-------- AUSGANGSTEXT

Aber dazu mussten wir uns erst die Frage stellen: Was macht eigentlich eine gute Visualisierung aus?
Für uns ganz klar: Eine intuitive Bedienung. Wie immer reduzieren wir auch hier aufs Wesentliche. Wenn nur unbedingt notwendige Bedienelemente übrigbleiben, so dass User gar nichts falsches anklicken können, ist das User Interface perfekt. Die Farbpalette ist bewusst so gehalten, dass die Farbe des Kontrollelements die Funktion widerspiegelt. Bei der User Experience kommt Philipp Eder ins Spiel, der als Architekturstudent darin geübt ist, komplexe Inhalte so herunterzubrechen, dass man sie auf einen Blick versteht.

----------------
-------- DATENAUSZÜGE

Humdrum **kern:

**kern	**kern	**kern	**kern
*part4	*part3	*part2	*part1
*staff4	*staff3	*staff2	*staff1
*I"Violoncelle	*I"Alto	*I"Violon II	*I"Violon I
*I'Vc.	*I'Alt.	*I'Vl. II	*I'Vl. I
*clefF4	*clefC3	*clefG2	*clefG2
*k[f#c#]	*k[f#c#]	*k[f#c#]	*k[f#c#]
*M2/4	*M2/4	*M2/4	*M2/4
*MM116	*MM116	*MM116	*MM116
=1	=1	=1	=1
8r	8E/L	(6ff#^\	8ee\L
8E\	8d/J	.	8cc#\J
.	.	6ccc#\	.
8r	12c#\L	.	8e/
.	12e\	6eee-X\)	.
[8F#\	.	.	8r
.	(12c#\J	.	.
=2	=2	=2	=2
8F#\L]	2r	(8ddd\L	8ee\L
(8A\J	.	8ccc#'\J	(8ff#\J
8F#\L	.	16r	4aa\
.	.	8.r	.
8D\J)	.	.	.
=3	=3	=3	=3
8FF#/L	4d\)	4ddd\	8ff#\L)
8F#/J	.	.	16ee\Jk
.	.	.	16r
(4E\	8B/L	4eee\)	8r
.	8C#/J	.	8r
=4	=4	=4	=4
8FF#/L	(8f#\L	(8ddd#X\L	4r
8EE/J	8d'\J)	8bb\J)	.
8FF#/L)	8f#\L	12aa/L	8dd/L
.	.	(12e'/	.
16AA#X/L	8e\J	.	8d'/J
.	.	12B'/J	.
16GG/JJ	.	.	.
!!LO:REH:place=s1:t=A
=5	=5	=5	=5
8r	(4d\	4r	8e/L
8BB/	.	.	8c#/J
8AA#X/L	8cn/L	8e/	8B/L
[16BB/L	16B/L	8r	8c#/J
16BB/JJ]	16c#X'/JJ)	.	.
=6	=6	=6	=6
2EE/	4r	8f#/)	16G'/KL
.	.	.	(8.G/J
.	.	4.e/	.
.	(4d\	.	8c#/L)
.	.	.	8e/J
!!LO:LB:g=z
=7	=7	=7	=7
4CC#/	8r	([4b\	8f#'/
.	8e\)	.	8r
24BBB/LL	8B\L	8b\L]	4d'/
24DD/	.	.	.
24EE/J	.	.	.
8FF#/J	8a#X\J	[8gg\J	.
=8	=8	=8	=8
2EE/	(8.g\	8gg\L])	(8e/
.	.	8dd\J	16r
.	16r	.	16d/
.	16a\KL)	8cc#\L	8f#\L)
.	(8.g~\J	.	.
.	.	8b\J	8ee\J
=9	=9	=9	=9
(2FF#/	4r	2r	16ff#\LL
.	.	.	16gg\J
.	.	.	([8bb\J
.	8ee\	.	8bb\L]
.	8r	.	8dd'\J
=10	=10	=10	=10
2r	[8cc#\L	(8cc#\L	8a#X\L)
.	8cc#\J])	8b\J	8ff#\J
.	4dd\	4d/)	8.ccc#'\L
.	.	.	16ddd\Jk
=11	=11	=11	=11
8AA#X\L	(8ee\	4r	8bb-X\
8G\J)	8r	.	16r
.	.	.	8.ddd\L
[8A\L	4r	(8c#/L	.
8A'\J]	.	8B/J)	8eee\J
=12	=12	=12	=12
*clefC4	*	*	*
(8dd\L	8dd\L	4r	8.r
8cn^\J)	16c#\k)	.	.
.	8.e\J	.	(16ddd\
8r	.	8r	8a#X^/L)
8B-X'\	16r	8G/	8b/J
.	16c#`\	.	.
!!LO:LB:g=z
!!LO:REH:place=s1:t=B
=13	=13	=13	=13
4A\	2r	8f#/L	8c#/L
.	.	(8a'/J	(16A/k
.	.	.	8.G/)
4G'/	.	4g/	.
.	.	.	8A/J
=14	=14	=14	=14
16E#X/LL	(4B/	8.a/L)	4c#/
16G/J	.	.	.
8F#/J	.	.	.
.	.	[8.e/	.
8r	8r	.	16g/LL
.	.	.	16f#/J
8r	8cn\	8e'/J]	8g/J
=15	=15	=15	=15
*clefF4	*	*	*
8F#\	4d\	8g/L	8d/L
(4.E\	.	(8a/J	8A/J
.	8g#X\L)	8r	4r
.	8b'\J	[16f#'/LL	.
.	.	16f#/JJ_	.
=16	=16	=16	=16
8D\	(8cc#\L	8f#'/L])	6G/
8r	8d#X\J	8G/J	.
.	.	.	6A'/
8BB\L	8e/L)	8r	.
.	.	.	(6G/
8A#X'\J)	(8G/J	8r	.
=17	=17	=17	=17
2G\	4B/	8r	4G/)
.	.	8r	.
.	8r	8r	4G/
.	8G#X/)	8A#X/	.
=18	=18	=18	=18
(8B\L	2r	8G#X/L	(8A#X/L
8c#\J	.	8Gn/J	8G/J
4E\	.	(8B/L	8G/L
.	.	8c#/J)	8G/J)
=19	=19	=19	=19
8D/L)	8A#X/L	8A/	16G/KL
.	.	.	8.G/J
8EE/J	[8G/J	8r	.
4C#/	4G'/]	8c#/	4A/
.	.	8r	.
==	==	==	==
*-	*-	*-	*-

----------------

* AUFGABEN *
a – Was studiert Philipp Eder laut dem Text über die Visualisierung?
b – Führe den Text über die Visualisierung weiter.

* LÖSUNGEN *
a – Architektur.

b –
Eine simple Oberfläche also – aber im Hintergrund tut sich viel. Denn was einfach wirkt, birgt technische Herausforderungen. „Ein echter Knackpunkt ist oft die saubere Koordinatentransformation: Wir müssen 3D–Daten in eine 2D–Ansicht projizieren – sei es um einen Tunnel in einer abgewickelten Darstellung abzubilden (also quasi, als würde man eine Klorolle aufschneiden und flach hinlegen) oder eine definierte Projektion (was man üblicherweise bekommt, wenn man versucht die kugelrunde Erde auf einer flachen Landkarte darzustellen). Mathematisch braucht’s dafür meist nur klassische Trigonometrie, aber die eigentliche Arbeit passiert am Whiteboard: Welche Drehung kommt zuerst, welcher Winkel gehört auf welche Achse und in welcher Reihenfolge laufen die Verschiebungen? Dieses Vordenken spart später jede Menge Debugging–Zeit“, erklärt Philipp Eder.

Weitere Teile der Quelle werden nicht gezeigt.